London - Global miner Anglo American [JSE:AGL], in the first set of earnings released under its new chief executive, vowed to slash spending and boost cash flow by $1.3bn a year by 2016 as it reported a 15% drop in first-half profit.
CEO Mark Cutifani, a one-time miner and engineer who joined from AngloGold in April, delivered his plan for the underperforming mining giant alongside half year results which showed underlying operating profit fell to $3.3bn.
Analysts welcomed a shake-up that streamlined Anglo's corporate structure, cut 2013 spending by $1bn and promised annual cost cuts of $800m - through both overhead savings and by reducing spending on early stage projects by a third.
"It is not about wholesale or radical changes at the operating level, but it is about introducing a much more disciplined approach to planning, to execution and delivery on the objectives we have," Cutifani said on Friday.
Anglo, the smallest of the major miners, has underperformed its peers for much of the past decade, most recently battling labour unrest in South Africa, where it still generates half its earnings, and multi-billion dollar cost overruns in Brazil.
Anglo now targets a cash flow boost of $1.3bn a year by 2016 and aims to lift its return on capital employed (ROCE) - a measure of the value a company gets from its assets - to 15%, from 11% in the first half.
That will come not just from cost cuts but from boosting profit it makes from marketing its minerals, from reducing its pipeline of projects - thereby cutting the number of operations that are not generating cash - and improving working mines.
"Our performance at the operating level, compared to our budgets, has been unacceptably poor," Cutifani told reporters.
"Over the last eight (quarters) only 11% of operations are delivering consistently against their targets - we have to up that."
Anglo's shares climbed in early trade and were changing hands at 1 409 pence by 09:14 GMT - up 1.6% on the day against a flat FTSE 100. Traders cited caution on what were seen as ambitious targets.
Assets sales
Analysts welcomed the plans and the increased focus on elements like marketing profit - where Cutifani said he aims to emulate Glencore's Ivan Glasenberg.
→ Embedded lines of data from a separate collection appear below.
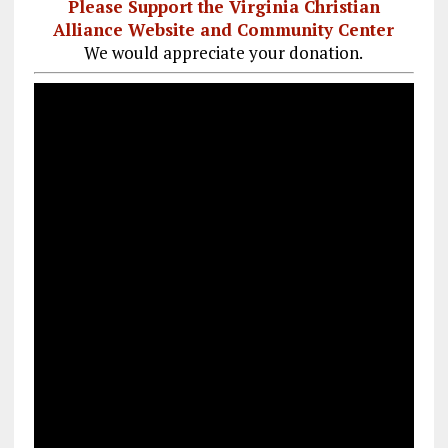
Please Support the Virginia Christian
Alliance Website and Community Center
We would appreciate your donation.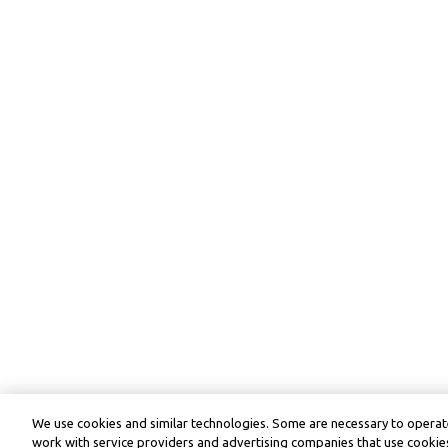
We use cookies and similar technologies. Some are necessary to operate
work with service providers and advertising companies that use cookies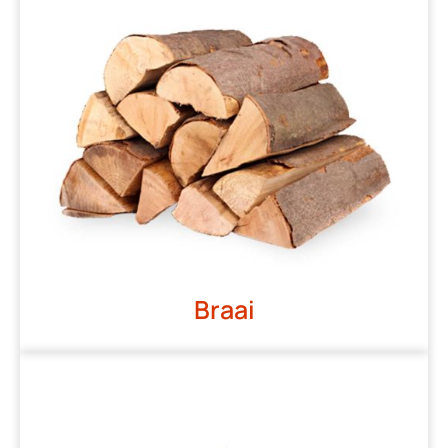
Braai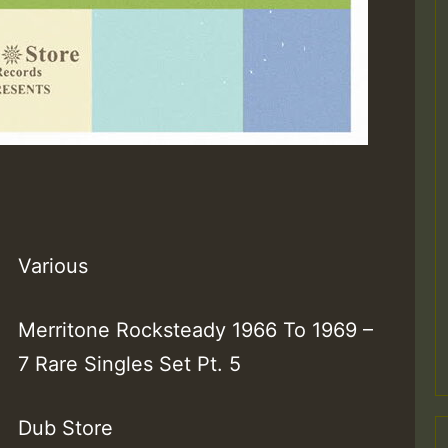
Various
Merritone Rocksteady 1966 To 1969 –
7 Rare Singles Set Pt. 5
Dub Store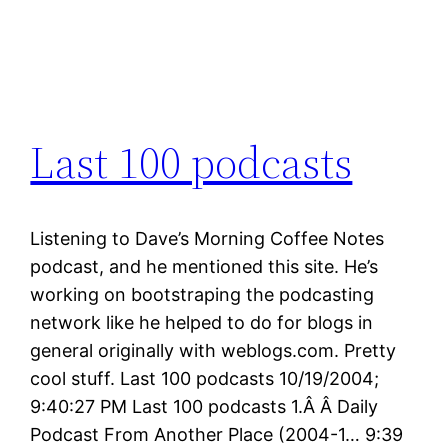
Last 100 podcasts
Listening to Dave’s Morning Coffee Notes
podcast, and he mentioned this site. He’s
working on bootstraping the podcasting
network like he helped to do for blogs in
general originally with weblogs.com. Pretty
cool stuff. Last 100 podcasts 10/19/2004;
9:40:27 PM Last 100 podcasts 1.Â Â Daily
Podcast From Another Place (2004-1… 9:39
Most, though, said they needed results and more detail on Anglo's two biggest headaches, the $8.8bn Minas Rio iron ore project in Brazil and Anglo American Platinum, which has been crippled by strikes and falling prices.
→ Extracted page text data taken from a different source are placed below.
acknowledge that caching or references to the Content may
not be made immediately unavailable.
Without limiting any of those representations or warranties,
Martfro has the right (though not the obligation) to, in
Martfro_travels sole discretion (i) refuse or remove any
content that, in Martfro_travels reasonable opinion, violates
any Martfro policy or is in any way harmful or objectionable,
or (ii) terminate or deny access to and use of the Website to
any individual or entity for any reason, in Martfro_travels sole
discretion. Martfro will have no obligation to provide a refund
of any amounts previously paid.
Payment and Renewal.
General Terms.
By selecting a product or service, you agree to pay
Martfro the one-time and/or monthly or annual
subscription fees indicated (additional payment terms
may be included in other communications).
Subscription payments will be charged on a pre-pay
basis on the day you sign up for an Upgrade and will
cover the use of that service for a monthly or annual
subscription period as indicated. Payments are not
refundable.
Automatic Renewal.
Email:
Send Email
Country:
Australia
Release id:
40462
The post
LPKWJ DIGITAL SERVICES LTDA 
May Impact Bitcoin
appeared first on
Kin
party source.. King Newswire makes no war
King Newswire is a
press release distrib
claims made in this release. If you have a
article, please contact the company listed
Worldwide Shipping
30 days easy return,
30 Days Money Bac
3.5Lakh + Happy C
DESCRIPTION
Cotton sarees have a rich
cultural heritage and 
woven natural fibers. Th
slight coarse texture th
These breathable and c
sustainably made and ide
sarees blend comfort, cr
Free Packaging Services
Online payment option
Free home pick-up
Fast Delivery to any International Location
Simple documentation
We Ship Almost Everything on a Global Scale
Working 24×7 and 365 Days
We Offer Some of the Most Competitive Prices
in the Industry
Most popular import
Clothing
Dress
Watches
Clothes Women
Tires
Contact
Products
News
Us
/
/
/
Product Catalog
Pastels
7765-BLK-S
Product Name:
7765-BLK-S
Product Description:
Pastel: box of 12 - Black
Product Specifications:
"There has been good progress on the cost cutting. The key issue going forward will be to see that is realised," analyst Paul Gait at Sanford Bernstein said.
Cutifani said he planned to slash a $17bn project pipeline - much vaunted by the previous management - and would also consider "opportunistic" asset sales. He confirmed the group had begun a process to search for a partner at Minas Rio.
He has also already sought to simplify Anglo's structure, announcing plans to reduce 10 business units to 6 - undoing some of the changes brought in by previous chief executive Cynthia Carroll - to create a more manageable structure. That will involve merging thermal and metallurgical coal and base metals.
Cutifani also brought in his former right-hand man at AngloGold, Tony O'Neill, who joins Anglo as group director responsible for - among other things - mining technology, business performance, asset optimisation and projects.
Anglo, the first of the diversified majors to publish results, said underlying operating profit fell in the six months to $3.3bn, ahead of a consensus estimate of $3.12bn. Underlying earnings per share (EPS) came to $0.98.